Of children with sore throat, 15% to 36% have pharyngitis caused by group A β-hemolytic streptococci (GABHS). Performance of a GABHS test prior to antibiotic prescribing is recommended for children with sore throat. Penicillin, amoxicillin, erythromycin, and first-generation cephalosporins are the recommended antibiotics for treatment of sore throat due to GABHS.
To measure rates of antibiotic prescribing and GABHS testing and to evaluate the association between testing and antibiotic treatment for children with sore throat.
Design, Setting, and Participants
Analysis of visits by children aged 3 to 17 years with sore throat to office-based physicians, hospital outpatient departments, and emergency departments in the National Ambulatory Medical Care Survey and National Hospital Ambulatory Medical Care Survey, 1995 to 2003 (N = 4158) and of a subset of visits with GABHS testing data (n = 2797).
Main Outcome Measures
National rates of antibiotic prescribing, prescribing of antibiotics recommended and not recommended for GABHS, and GABHS testing.

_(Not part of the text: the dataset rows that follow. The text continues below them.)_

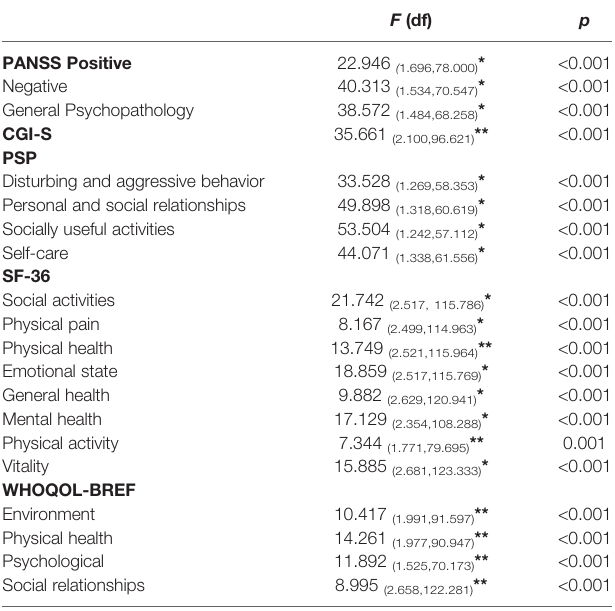
TABLE 2 | Within-group main effects of time, Mauchly ’ s Tests of Sphericity are statistically signi fi cant.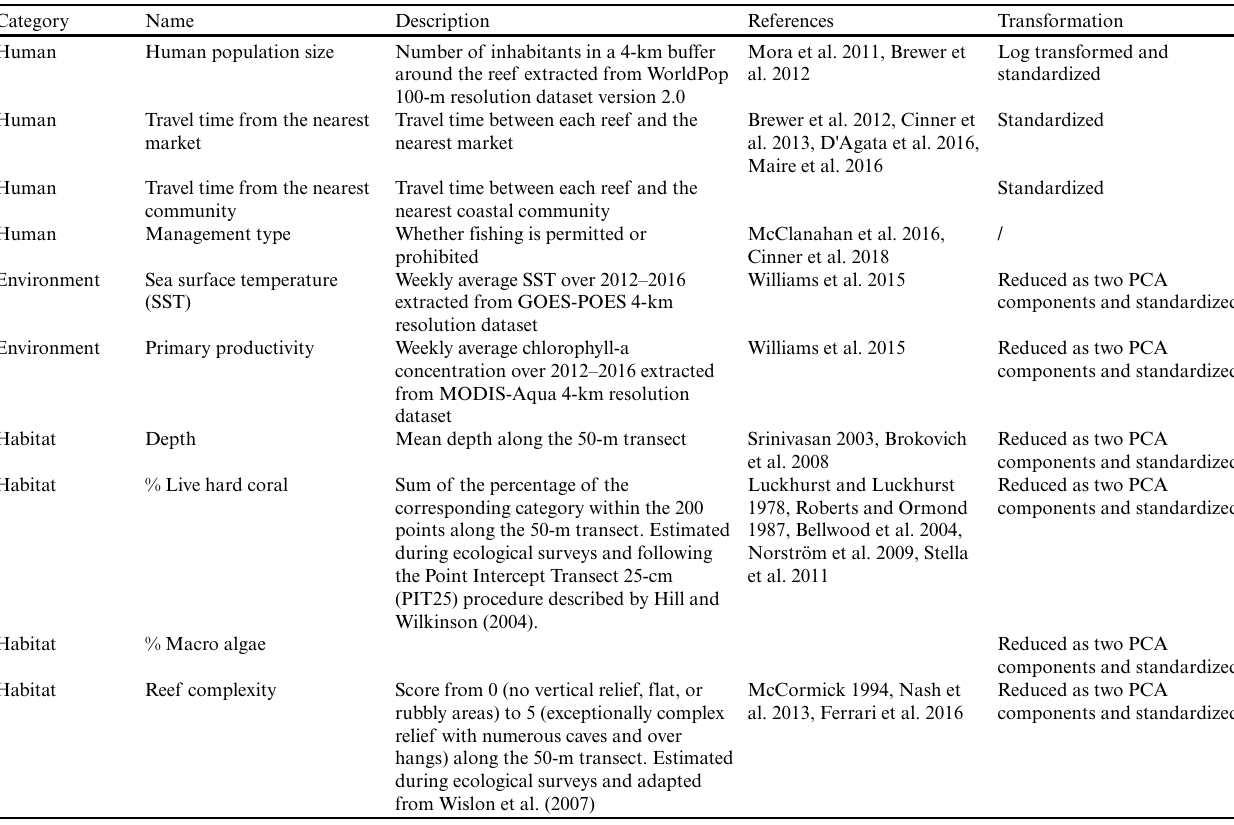
Table 1 . Name and description of human, environmental, and habitat variables considered to influence total reef fish biomass. References and statistical transformation are also described for each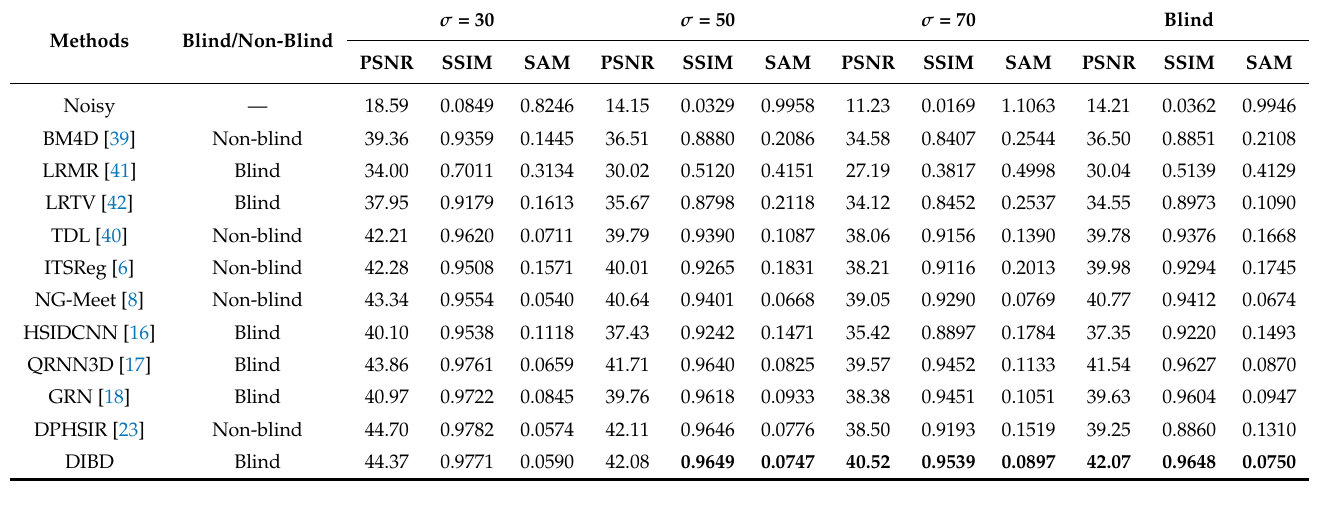
Table 5. Quantitative evaluation of all the competing methods under different Gaussian noise intensities on ICVL dataset.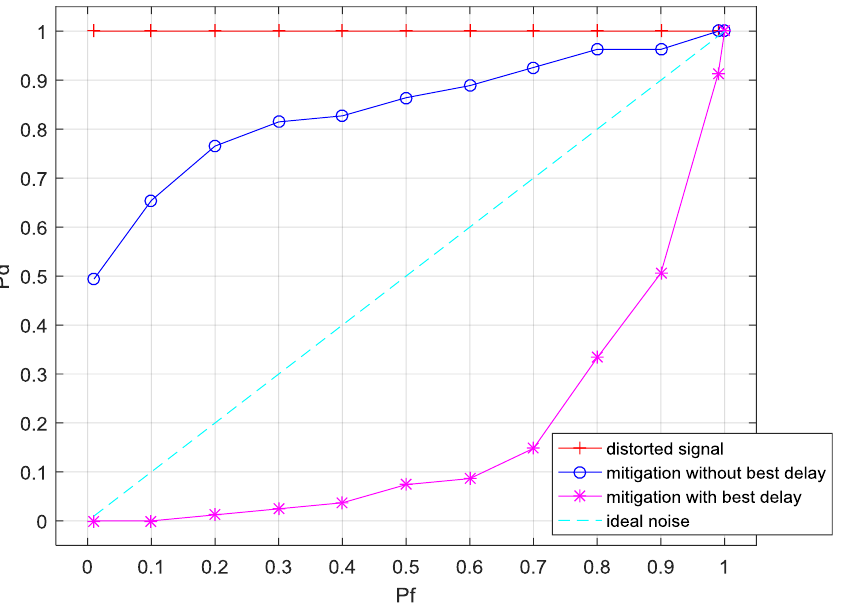
Figure 10. The receiver operating characteristics (ROC) before and after nonlinearity mitigation. Finally, constellations of the distorted weak 16QAM by the intermodulation components are calculated in Figure 11. Randomly-distributed constellation points become regular after the nonlinearities are eliminated. This result is also the same as that obtained in the simulation signal.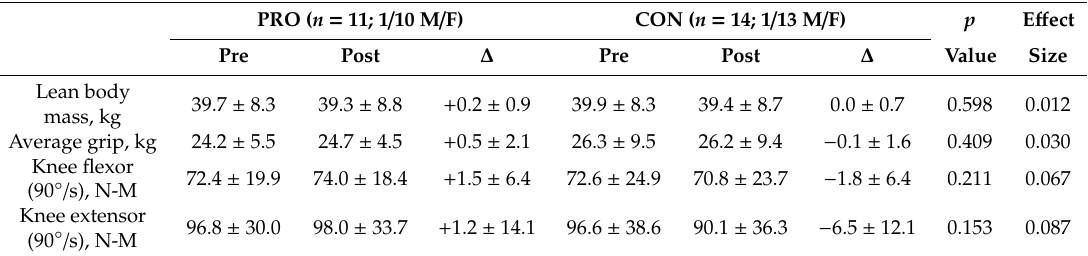
Table 2. Change in lean body mass and strength in PRO and CON participants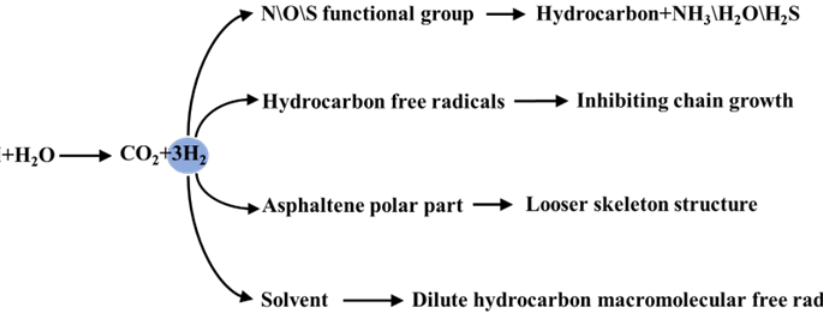
Figure 10. Reaction mechanism.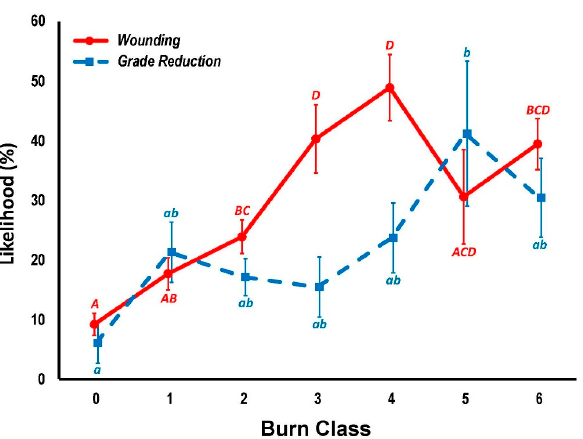
Figure 2. The likelihood of wounding (red) and conditional likelihood of grade reduction assuming wounding (blue) with increasing burn class (i.e., numbers of prescribed fires). Error bars are ± 1 standard error. Letters indicate significant differences ( p < 0.05, Tukey’s HSD) among mean likelihoods of the burn classes for both wounding (capitalized, red) and grade reduction (lower case, blue).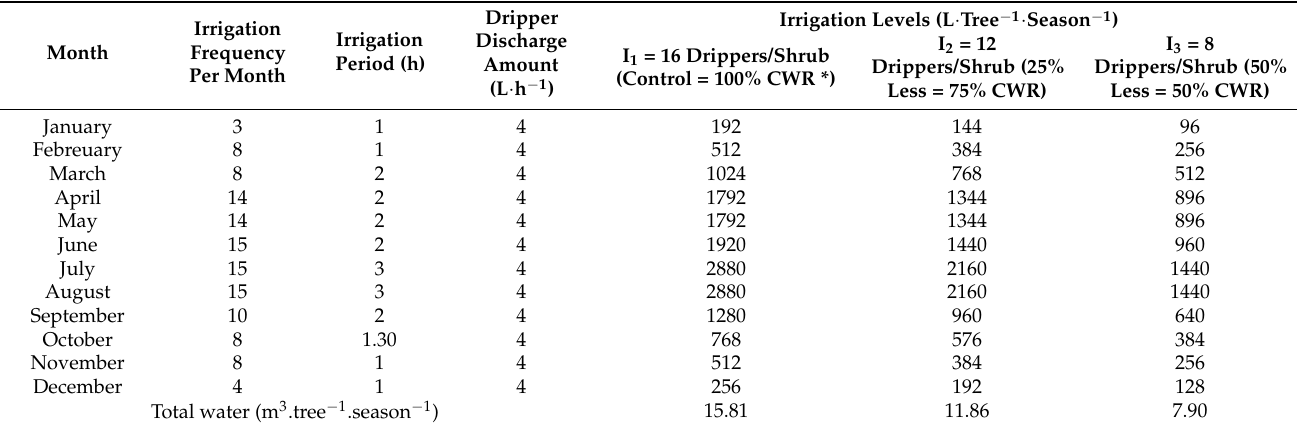
Table 3. Quantity of the irrigation water applied during the 2019 and 2020 seasons.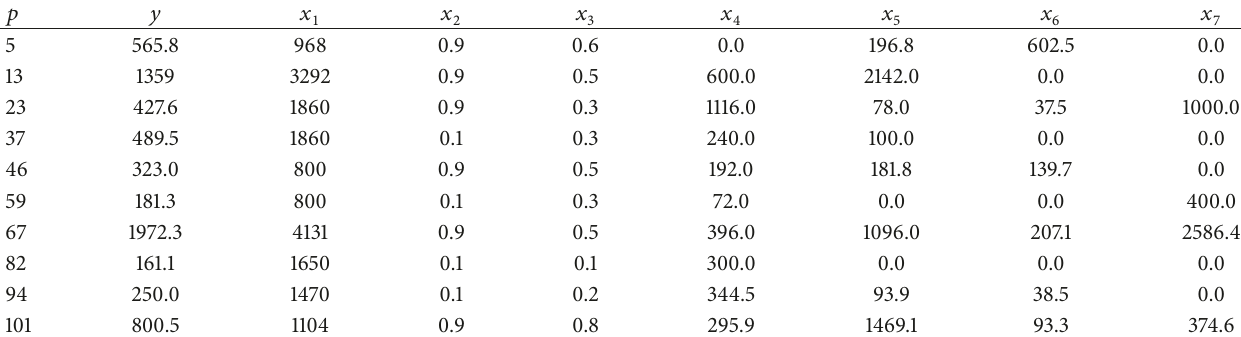
Table 4: Exemplary records of the database including training patterns (source: own study).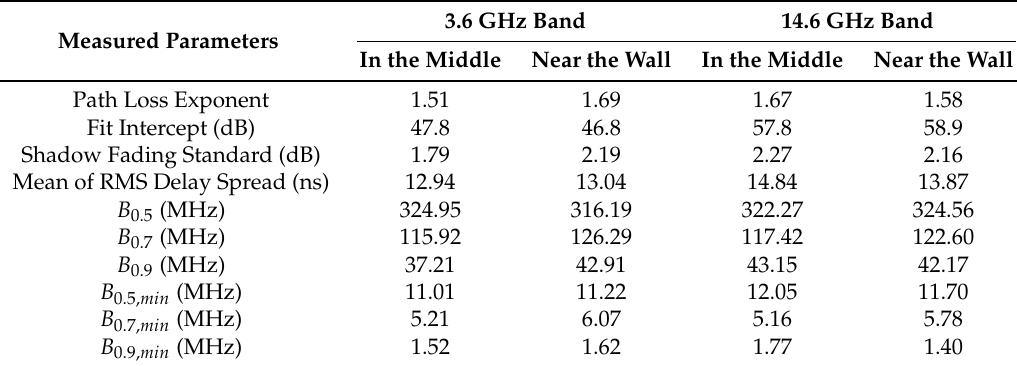
Table 2. Measurement results at the two frequency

Physicians prescribed antibiotics in 53% (95% confidence interval [CI], 49%-56%) of an estimated 7.3 million annual visits for sore throat and nonrecommended antibiotics to 27% (95% CI, 24%-31%) of children who received an antibiotic. Antibiotic prescribing decreased from 66% of visits in 1995 to 54% of visits in 2003 (P = .01 for trend). This decrease was attributable to a decrease in the prescribing of recommended antibiotics (49% to 38%; P = .002). Physicians performed a GABHS test in 53% (95% CI, 48%-57%) of visits and in 51% (95% CI, 45%-57%) of visits at which an antibiotic was prescribed. GABHS testing was not associated with a lower antibiotic prescribing rate overall (48% tested vs 51% not tested; P = .40), but testing was associated with a lower antibiotic prescribing rate for children with diagnosis codes for pharyngitis, tonsillitis, and streptococcal sore throat (57% tested vs 73% not tested; P<.001).
Physicians prescribed antibiotics to 53% of children with sore throat, in excess of the maximum expected prevalence of GABHS. Although there was a decrease in the proportion of children receiving antibiotics between 1995 and 2003, this was due to decreased prescribing of agents recommended for GABHS. Although GABHS testing was associated with a lower rate of antibiotic prescribing for children with diagnosis codes of pharyngitis, tonsillitis, and streptococcal sore throat, GABHS testing was underused.